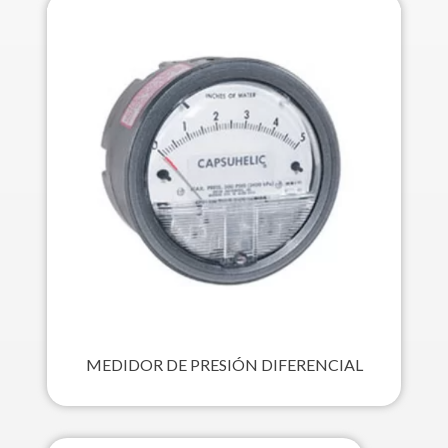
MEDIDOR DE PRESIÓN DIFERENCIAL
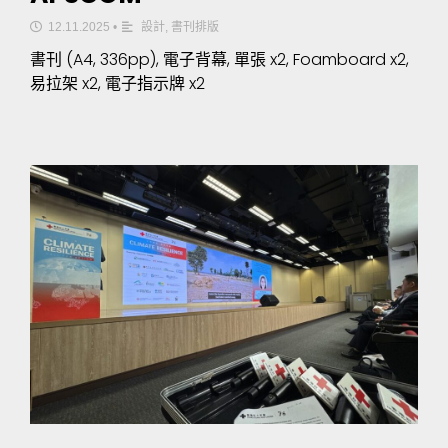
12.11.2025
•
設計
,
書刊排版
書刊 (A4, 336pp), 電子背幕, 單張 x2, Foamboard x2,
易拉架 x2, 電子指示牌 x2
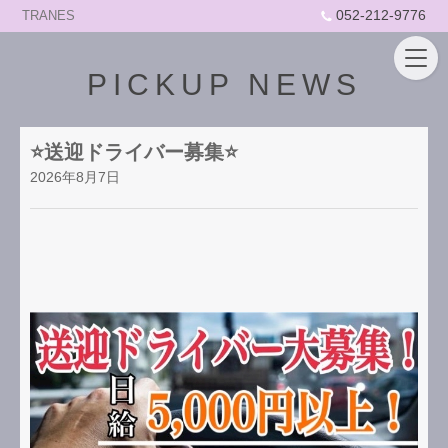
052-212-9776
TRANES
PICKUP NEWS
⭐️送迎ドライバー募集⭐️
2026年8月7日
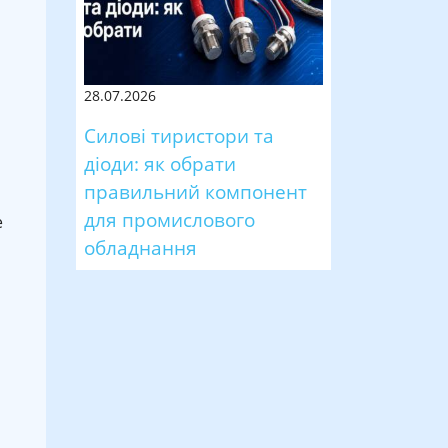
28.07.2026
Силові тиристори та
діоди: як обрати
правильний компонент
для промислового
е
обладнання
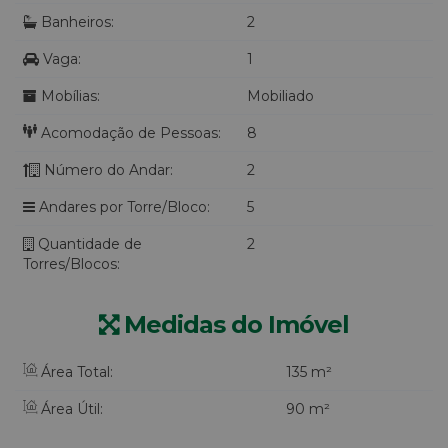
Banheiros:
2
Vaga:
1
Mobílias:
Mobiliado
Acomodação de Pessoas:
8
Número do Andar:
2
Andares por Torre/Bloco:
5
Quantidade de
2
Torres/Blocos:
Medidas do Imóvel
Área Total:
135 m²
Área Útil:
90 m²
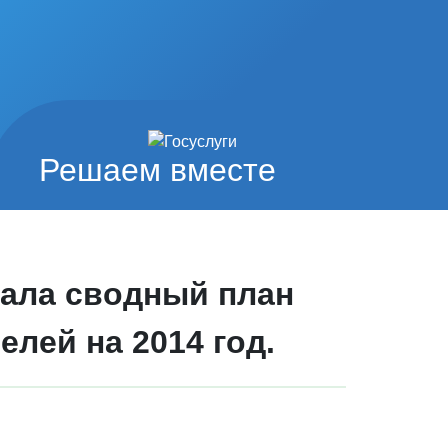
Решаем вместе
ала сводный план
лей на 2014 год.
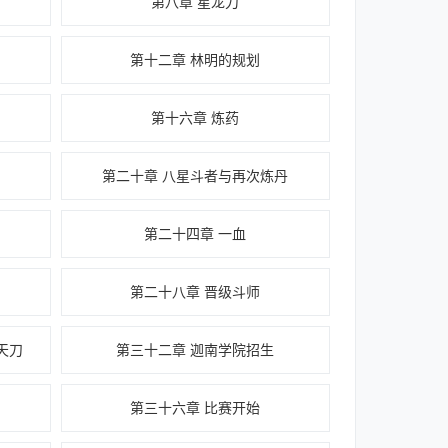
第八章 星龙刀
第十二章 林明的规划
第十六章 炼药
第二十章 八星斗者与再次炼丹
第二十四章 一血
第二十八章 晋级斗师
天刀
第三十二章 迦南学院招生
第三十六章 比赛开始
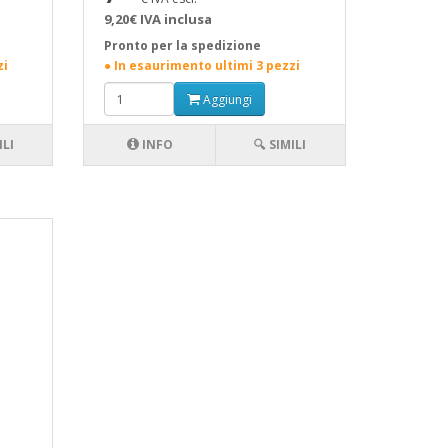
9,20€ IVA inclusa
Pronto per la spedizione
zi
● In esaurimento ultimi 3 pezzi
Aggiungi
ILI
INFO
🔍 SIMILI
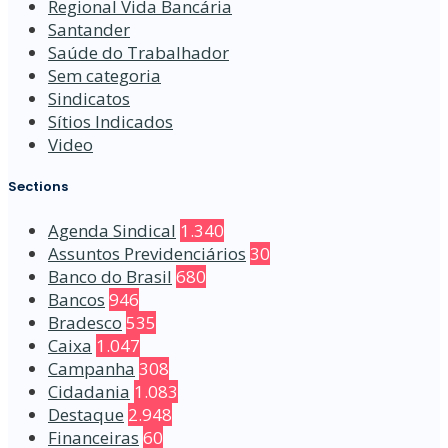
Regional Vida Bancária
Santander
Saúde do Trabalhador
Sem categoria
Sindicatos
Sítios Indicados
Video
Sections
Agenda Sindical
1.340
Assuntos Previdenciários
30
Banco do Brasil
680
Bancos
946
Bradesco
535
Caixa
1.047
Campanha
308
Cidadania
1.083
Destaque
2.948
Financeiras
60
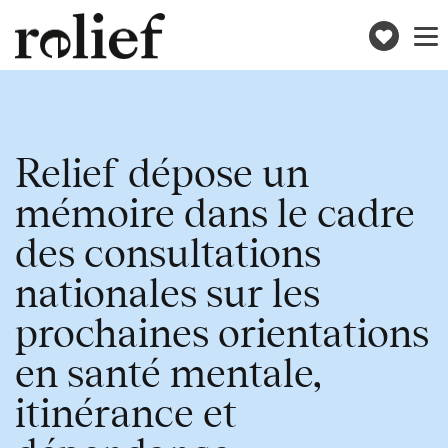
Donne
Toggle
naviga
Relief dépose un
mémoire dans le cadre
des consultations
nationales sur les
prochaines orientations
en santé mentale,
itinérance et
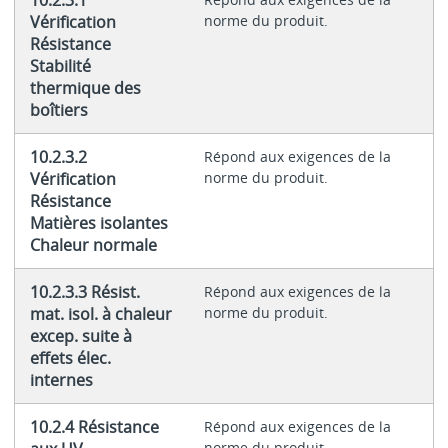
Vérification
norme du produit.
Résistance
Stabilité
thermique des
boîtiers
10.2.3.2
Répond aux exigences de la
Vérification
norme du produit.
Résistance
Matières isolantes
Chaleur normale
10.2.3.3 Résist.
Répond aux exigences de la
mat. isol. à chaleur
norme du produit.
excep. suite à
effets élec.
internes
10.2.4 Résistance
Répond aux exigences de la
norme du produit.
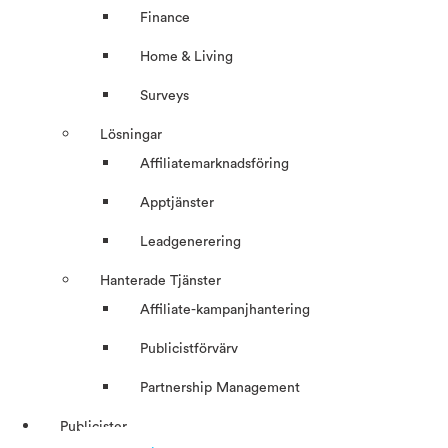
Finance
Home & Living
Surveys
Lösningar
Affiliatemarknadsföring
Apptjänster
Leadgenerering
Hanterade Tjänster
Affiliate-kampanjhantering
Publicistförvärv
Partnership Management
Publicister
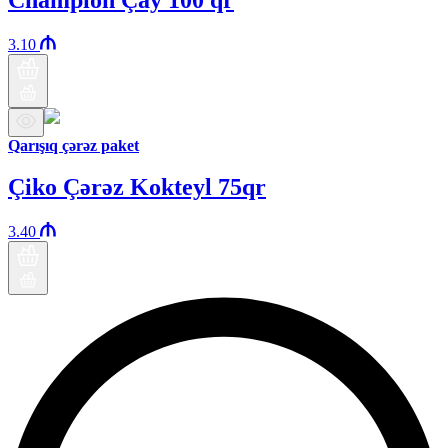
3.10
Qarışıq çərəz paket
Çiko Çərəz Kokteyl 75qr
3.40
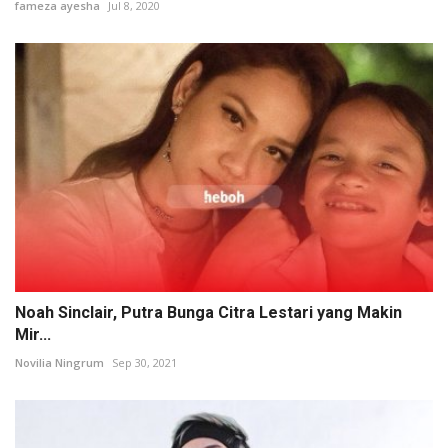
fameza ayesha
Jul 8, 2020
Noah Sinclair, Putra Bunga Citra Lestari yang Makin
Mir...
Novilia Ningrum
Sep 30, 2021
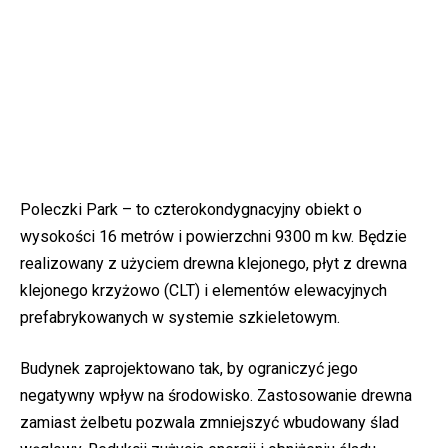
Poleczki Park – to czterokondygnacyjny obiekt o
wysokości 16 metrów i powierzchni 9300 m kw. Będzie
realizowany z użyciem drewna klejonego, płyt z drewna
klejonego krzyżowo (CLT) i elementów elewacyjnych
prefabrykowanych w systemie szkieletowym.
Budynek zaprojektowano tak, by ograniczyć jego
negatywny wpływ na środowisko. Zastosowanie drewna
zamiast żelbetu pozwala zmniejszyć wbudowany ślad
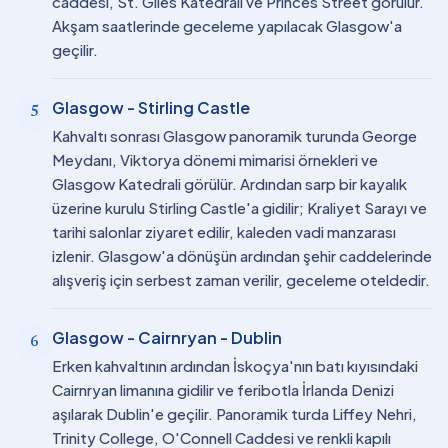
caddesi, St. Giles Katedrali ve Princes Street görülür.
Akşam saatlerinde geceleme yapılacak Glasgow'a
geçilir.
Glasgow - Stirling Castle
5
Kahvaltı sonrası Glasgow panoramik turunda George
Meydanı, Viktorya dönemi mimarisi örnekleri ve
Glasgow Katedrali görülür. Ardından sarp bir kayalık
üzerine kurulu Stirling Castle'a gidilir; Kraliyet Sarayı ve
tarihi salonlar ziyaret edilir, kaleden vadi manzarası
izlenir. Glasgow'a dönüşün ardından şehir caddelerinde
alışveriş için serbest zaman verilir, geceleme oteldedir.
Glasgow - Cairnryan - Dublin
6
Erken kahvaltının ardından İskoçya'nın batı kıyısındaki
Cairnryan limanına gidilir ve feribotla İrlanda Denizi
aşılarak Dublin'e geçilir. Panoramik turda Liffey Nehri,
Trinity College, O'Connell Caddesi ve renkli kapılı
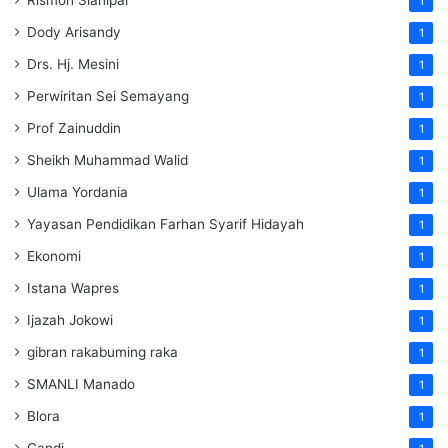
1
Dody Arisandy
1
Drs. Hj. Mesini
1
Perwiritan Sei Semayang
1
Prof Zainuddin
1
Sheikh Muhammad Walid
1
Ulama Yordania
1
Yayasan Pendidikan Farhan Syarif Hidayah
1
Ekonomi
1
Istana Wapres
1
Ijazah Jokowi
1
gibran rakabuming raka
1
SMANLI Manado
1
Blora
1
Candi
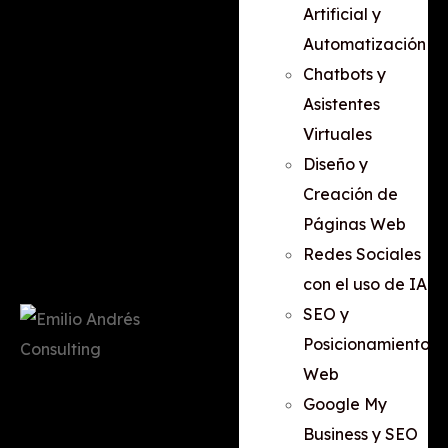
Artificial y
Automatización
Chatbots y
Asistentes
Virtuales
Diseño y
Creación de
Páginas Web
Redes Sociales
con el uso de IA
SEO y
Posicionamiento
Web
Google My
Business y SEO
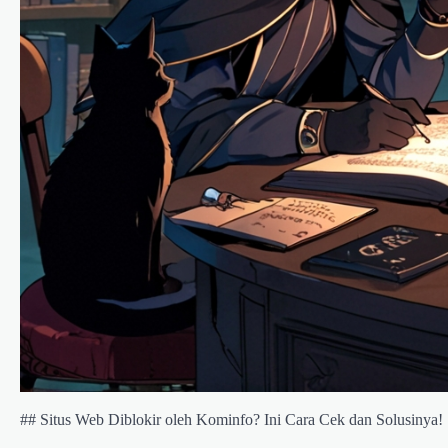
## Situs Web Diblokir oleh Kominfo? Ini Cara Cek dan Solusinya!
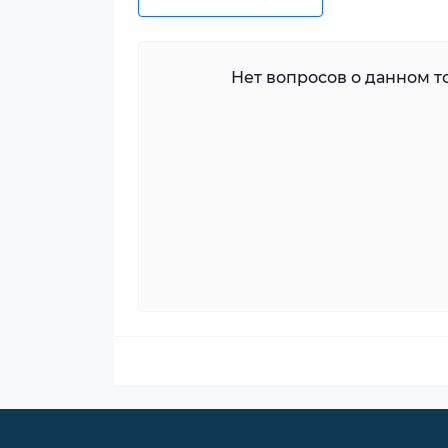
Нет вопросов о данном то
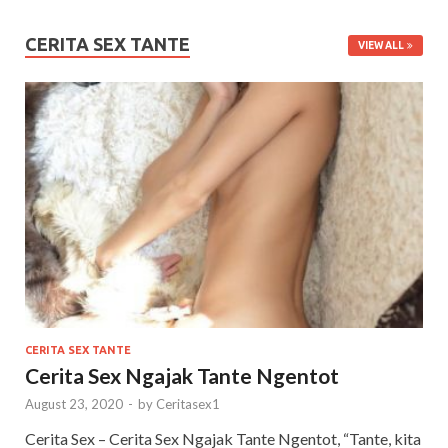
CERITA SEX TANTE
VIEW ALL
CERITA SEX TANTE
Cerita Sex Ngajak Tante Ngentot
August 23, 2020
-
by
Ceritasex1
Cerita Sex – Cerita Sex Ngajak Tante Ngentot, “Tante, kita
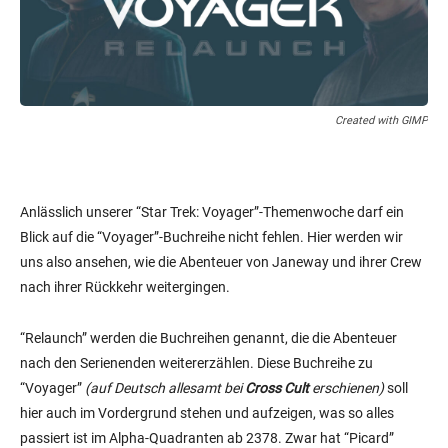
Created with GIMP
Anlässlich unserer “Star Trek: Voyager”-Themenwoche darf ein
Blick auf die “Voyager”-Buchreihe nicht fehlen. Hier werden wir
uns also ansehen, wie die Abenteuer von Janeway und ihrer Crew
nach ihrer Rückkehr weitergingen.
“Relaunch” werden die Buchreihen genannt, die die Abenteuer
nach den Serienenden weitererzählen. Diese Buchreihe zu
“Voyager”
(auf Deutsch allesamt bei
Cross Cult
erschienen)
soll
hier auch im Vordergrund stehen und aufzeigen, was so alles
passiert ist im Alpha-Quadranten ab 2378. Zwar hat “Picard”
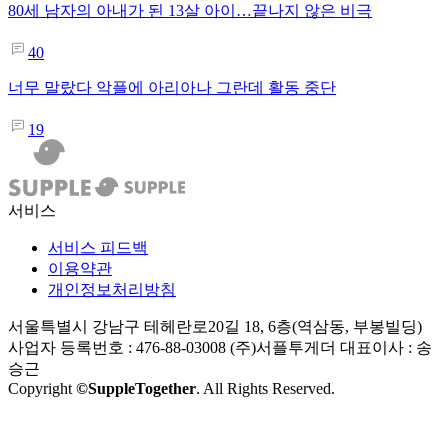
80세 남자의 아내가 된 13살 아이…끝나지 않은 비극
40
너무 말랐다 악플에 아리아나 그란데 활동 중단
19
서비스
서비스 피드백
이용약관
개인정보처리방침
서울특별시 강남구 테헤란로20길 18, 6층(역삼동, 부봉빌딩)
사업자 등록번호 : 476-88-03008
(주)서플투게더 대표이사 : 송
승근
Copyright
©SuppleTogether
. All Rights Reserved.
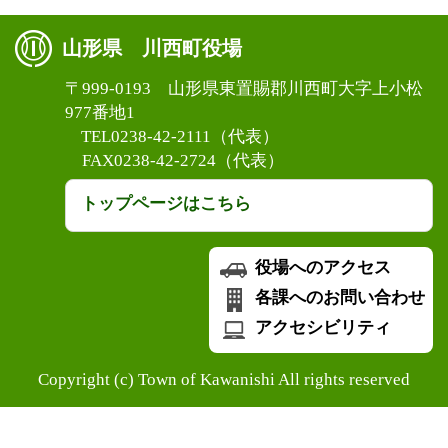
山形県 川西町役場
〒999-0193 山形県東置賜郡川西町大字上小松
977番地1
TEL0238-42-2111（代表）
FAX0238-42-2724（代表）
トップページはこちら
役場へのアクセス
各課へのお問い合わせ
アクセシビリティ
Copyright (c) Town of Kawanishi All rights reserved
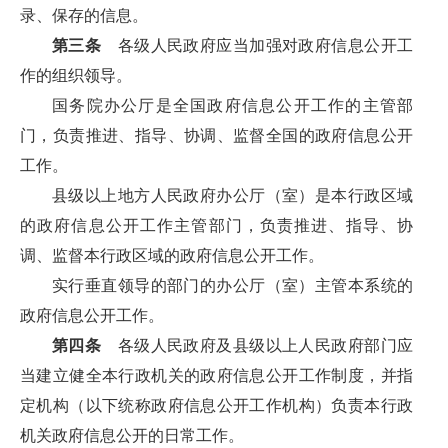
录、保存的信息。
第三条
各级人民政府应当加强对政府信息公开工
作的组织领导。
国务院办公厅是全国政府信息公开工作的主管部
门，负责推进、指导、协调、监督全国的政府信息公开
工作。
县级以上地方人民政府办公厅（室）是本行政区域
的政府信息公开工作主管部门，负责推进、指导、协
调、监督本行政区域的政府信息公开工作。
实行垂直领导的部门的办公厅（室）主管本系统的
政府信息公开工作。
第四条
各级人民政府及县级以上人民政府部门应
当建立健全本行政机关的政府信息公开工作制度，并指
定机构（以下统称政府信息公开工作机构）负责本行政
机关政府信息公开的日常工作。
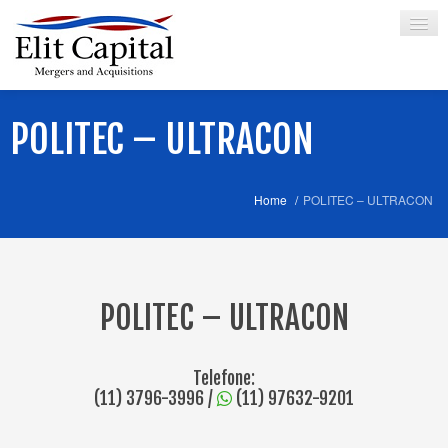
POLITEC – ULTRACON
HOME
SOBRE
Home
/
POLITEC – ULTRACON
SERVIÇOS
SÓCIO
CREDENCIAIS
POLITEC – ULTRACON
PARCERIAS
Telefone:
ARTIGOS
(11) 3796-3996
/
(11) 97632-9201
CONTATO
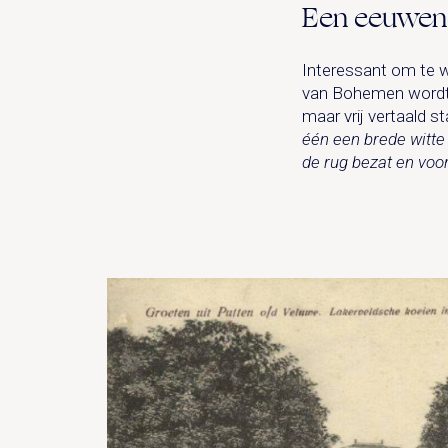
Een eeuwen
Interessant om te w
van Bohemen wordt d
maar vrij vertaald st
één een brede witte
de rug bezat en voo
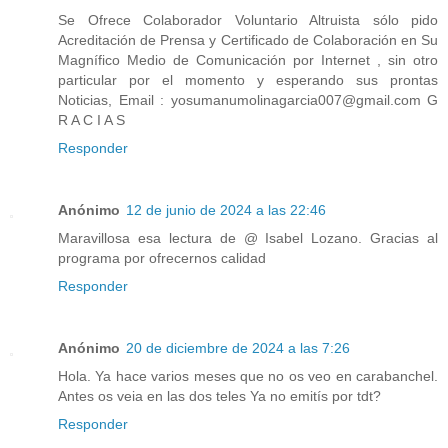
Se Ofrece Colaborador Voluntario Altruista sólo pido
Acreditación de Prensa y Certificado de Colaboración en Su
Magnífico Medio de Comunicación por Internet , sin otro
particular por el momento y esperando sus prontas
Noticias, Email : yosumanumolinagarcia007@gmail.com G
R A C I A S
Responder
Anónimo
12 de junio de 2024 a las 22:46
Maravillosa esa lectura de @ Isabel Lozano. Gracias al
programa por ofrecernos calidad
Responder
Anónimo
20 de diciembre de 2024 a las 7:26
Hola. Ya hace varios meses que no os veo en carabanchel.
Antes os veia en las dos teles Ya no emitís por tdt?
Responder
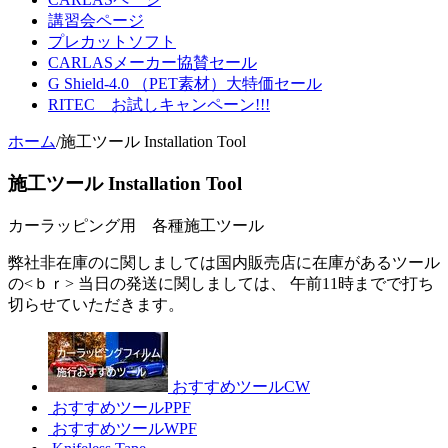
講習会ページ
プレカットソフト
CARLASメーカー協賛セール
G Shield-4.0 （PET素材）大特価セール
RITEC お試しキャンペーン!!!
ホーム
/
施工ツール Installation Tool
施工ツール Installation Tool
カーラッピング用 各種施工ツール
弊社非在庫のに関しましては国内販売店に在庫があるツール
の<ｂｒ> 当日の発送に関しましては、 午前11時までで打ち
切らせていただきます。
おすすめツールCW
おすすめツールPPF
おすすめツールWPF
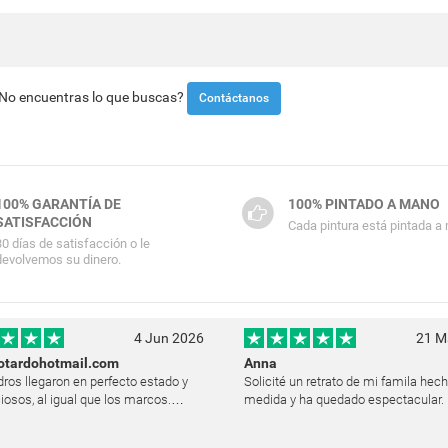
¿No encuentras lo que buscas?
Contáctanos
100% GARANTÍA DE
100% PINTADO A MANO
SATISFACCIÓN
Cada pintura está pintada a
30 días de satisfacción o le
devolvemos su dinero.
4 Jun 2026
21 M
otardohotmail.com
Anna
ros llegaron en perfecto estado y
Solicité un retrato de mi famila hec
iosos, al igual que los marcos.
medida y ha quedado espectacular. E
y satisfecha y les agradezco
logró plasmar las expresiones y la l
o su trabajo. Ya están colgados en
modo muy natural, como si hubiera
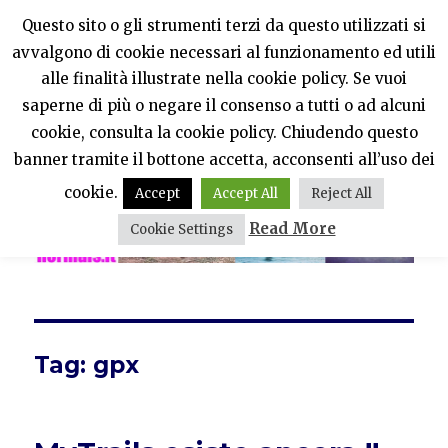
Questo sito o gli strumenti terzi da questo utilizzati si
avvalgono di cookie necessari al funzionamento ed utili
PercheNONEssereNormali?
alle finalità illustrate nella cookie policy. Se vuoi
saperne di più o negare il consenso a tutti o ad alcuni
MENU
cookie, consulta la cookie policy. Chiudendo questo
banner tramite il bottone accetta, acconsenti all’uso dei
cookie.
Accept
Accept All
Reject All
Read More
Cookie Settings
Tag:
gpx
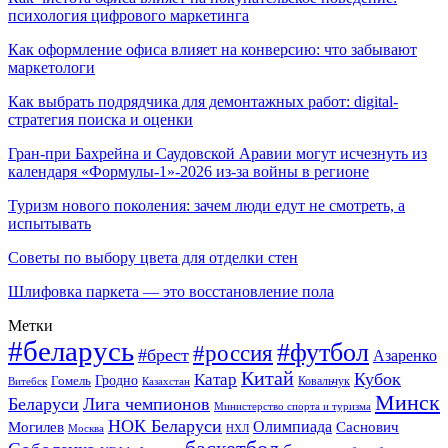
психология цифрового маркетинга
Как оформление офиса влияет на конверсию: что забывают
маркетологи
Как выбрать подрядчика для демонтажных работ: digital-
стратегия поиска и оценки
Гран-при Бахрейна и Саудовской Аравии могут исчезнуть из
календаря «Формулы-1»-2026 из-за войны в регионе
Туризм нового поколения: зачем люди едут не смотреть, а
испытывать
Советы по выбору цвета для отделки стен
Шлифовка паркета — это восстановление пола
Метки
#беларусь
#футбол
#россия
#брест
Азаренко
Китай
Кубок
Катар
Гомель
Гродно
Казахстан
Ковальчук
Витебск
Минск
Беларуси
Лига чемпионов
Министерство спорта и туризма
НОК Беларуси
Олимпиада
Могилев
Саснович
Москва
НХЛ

Work task: Write out the rows word for word, starting at the line that contains "052-212-9776" and ending after the line that contains "itinérance et". Include both of those lines, and leave the pictures out of your answer.

Response area:
052-212-9776
TRANES
PICKUP NEWS
⭐️送迎ドライバー募集⭐️
2026年8月7日
28.07.2026
Силові тиристори та
діоди: як обрати
правильний компонент
для промислового
е
обладнання
Banheiros:
2
Vaga:
1
Mobílias:
Mobiliado
Acomodação de Pessoas:
8
Número do Andar:
2
Andares por Torre/Bloco:
5
Quantidade de
2
Torres/Blocos:
Medidas do Imóvel
Área Total:
135 m²
Área Útil:
90 m²
Решаем вместе
ала сводный план
лей на 2014 год.
第八章 星龙刀
第十二章 林明的规划
第十六章 炼药
第二十章 八星斗者与再次炼丹
第二十四章 一血
第二十八章 晋级斗师
天刀
第三十二章 迦南学院招生
第三十六章 比赛开始
9,20€ IVA inclusa
Pronto per la spedizione
zi
● In esaurimento ultimi 3 pezzi
Aggiungi
ILI
INFO
🔍 SIMILI
Regional Vida Bancária
Santander
Saúde do Trabalhador
Sem categoria
Sindicatos
Sítios Indicados
Video
Sections
Agenda Sindical
1.340
Assuntos Previdenciários
30
Banco do Brasil
680
Bancos
946
Bradesco
535
Caixa
1.047
Campanha
308
Cidadania
1.083
Destaque
2.948
Financeiras
60
Donne
Toggle
naviga
Relief dépose un
mémoire dans le cadre
des consultations
nationales sur les
prochaines orientations
en santé mentale,
itinérance et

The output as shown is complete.